Nat Raha @ Gathering Place (2016). Courtesy the artist.

There are many people here, talking, meeting and drinking the free gin & tonics. The smell is absolutely incredible, it’s aggressive. It is a work by Alex Margo Arden and is most present in the space between the first room and second room, where the readings take place. It is on the verge of being slightly nauseating. It is on the verge of being slightly intoxicating. It is possibly the smell of hot rubber or rubber that has had friction applied to it, rubber that has skipped straight past the fire part and is just smoking quietly.

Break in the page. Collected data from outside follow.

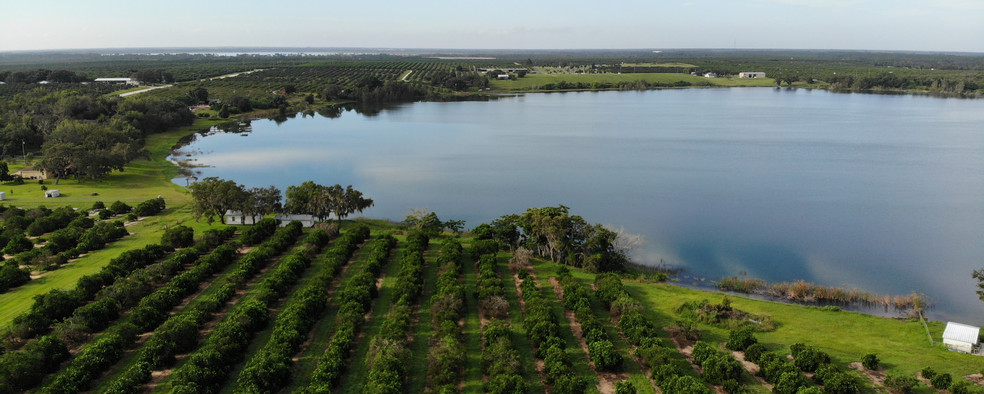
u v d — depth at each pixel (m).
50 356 61.56
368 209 142.62
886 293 95.06
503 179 174.62
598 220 133.50
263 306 74.38
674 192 158.38
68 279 87.19
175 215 124.69
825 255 111.62
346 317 71.50
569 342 70.19
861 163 192.38
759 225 129.38
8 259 94.94
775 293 92.38
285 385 60.00
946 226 128.12
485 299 77.81
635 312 74.25
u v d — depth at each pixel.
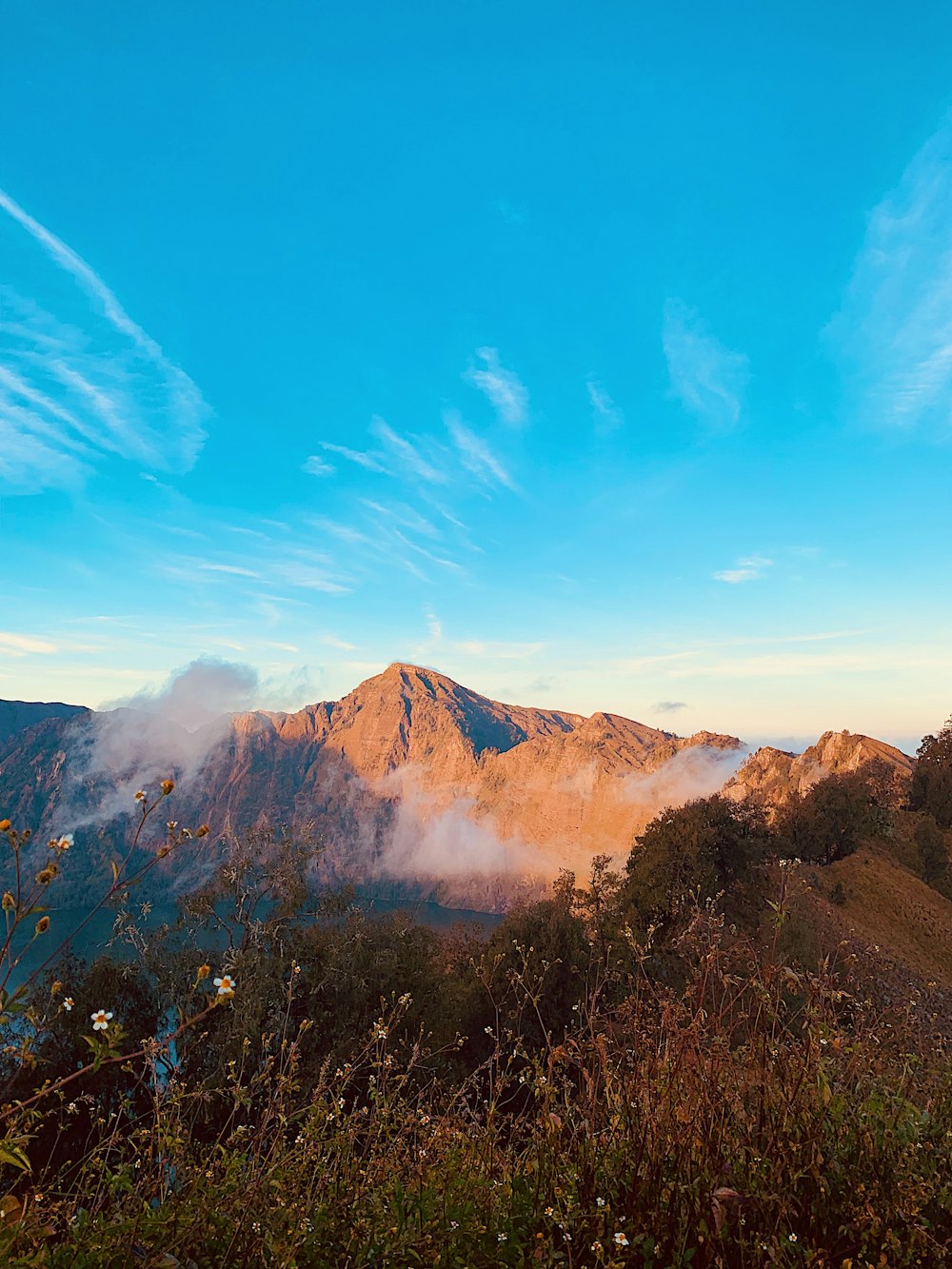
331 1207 4.07
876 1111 4.20
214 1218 3.81
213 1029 19.16
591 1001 5.07
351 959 23.55
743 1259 3.38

In the short piece Heinemann has written to introduce the event, they mention that architecture should inspire and innovate: “I defend to the death the right to smoke weed on children’s play equipment”. The phrase makes me think quickly to the promotional image used for Gathering Place (below), which is a photograph of a work by Alex Margo Arden, although the work is not in this space. Ropes wrap around hooks and end up like pink buds that give out lines and shadows to form a silhouette of a climbing frame or something like that on the wall behind.

What holds each of the four pieces of writing together is a lament or narrative or, occasional homage to the destruction of everything, innovation, luxury, struggle, desire, deficit and fantasy. I wonder briefly, sitting there on the floor with everyone else, about using words like weights or punches to criticise things that are the definition of, or that actively define and oppress structures. A thought occurs about destroying words; and then about the fact that thoughts like that often form as the direct result of listening to powerful ones that are spoken by someone with a deep understanding of both their destructive and constructive power.

 

Caspar Heinemann @ Gathering Place (2016). Courtesy the artist and ANDOR, London.
Caspar Heinemann @ Gathering Place (2016). Courtesy the artist and ANDOR, London. Photographer: Tom Carter.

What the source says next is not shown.